Ann Rubin of Afghans for Afghans
wrote in to say, per my Blog from last week, that she's very interested in scanning in print versions of newspaper stories that have been written about her site because many newspapers delete or charge for older stories. Linking to the story isn't an option anymore.
However, she asked, "If we scan the newspaper article and post it on a Web page on our site, do we need to get permission from the newspaper? Wouldn't we otherwise be violating copyright?"
Yes, yes, yes. Such a good point! In fact you've got to watch copyright in three ways:
1. Ask permission before you re-use a story from any online or ezine publisher. This means you can't copy and paste a story from someone's site or email newsletter without explicit permission. No, the fact that a publication includes a "forward to a friend" offer does not mean you can cut and paste, or otherwise take a story out of context.

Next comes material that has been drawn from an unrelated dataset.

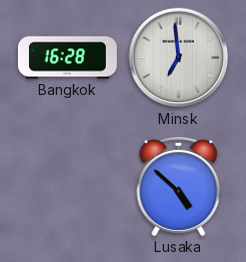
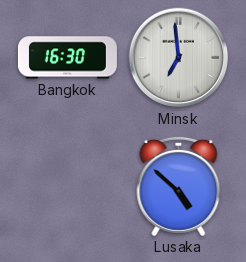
Bangkok: 16:28 -> 16:30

You have to follow the publisher's forwarding instructions so the rest of their content (such as copyright line, URL and possibly ads) are included as they want them to be.
2. Ask permission before you scan in a print story for your site. Or before you reprint a Web page or email newsletter for mass distribution. For example, you can't have 250 copies made of a Web story about your company to hand out at your trade show booth if you haven't asked the publisher first. There may often be a cost associated with it, plus the publisher generally wants to control what the story looks like (what kind of paper, placement of their logo, etc.) because it directly affects their brand.
3. Ask permission before you use any company, brand, Web site's or publication's logo or branded packaging on your site. (So many Webmasters forget this!) Most companies want complete control over where their logo appears. Many major brands will actually threaten you with legal action if you put their logo on your site, even if you did so in a positive manner. Yes, this includes magazines and newspapers.
If you get a mention in, say, BusinessWeek, that doesn't mean you can stick either the BusinessWeek cover or logo on your site unless you ask first. Some marketers get around that by using a logo-sort-of-look-alike. That can be dangerous too. Be careful, why risk upsetting the media you rely on to promote you?